The Soil Microbial Black Box - Does What’s Inside Matter?

A single gram of soil can harbor in the order of 1010 bacteria and up to 52 000 individual species. However, the role of this diversity in regulating soil functions (e.g. nutrient cycling and greenhouse gas fluxes) is still remarkably poorly understood (the so-called microbial ‘black box’). Until recently, efforts to understand the role of microbial community composition were hampered by the difficulty and cost of characterizing diversity, but recent developments in next generation sequencing (NGS) have, if coupled with robust characterization of function, largely resolved this issue, shifting the scientific uncertainty to the role of microbial diversity in soil functioning. Physico-chemical conditions imposed in soils can have a dominating effect on microbial community composition and activity, but direct evidence that this controls the potential of these communities to drive soil processes is limited. This has led to the suggestion that microbial diversity per se is not a dominating control on soil functions, and that the huge diversity (and associated functional redundancy) facilitates resilient soil functioning, independent of community composition. However, soil is not a uniform environment and soil process rates are often dominated by hotspots of activity. A specific example is the soil around roots (rhizosphere), where it is now established that plant identity (species and genotype) is a key determinant of microbial communities (control on plant-associated microbiome). Evidence generated by the supervisor team, coupling isotopic and molecular approaches, suggests that this selection of plant-associated microbiomes can function to promote beneficial feedbacks between soil processes and plant productivity. This interaction has strong implications for development of sustainable production systems, but also provides an ideal system within which to test microbial diversity/ function relationships and the relative strength of soil- and plant-mediated controls of them.

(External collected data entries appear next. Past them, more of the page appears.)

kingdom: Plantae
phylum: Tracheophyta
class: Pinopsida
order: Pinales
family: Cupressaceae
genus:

Aim; To identify the relative contributions of plant driven selection of microorganism and soil environmental conditions (e.g. pH, moisture) on the rates and products of C and N cycling and to identify if this relationship holds true for different soil processes (e.g. dentification versus nitrification).
Approach; This project will utilize an experimental platform at the James Hutton Institute which consists of replicated plots planted with different grass species known to promote different levels of CO2 emissions from soils. This platform offers a unique opportunity to investigate the role of plant microbiomes on soil function by providing soils adapted to individual grass species. Initially this study will use soil from these plots and deploy NGS to determine whether functional communities differ between different grass species, use 13C and 15N stable isotope techniques to determine the fate of C and N in these soils and use multivariate statistics to partition the contributions of environmental factors and the microbial community to function. The importance of plant microbe interactions in determining process rates will then be assessed using controlled environment experiments utilizing soil and grass species from the grass platform. By using soil adapted to one grass species and using it to grow another it will be possible to determine whether microbiome composition can play a role in determining process rates or whether environmental controls exerted through rhizodeposition, e.g. C addition to soil are more important drivers of nutrient cycling and if this is consistent between processes (e.g. nitrification and denitrification). Results from the initial field work and controlled environment experiment will allow the student scope to determine which mechanisms to focus upon. These could include soil microbial legacy effects on microbial recruitment and thus the applicability of findings across soil types, the role of microbial diversity on function or the role of increasing above and below ground diversity on process rates. Work within this study has synergy to ongoing Scottish government funded work in RESAS RD 1.1.1 and will deliver added value. During this PhD the student will have access to resources and expertise in molecular ecology, including the quantification of N cycling communities and the use of NGS to characterize community structure; access to resources and expertise in biogeochemistry, including the use of stable isotopes to determine process rates, the quantification of GHGs and measurement of C flow from plants.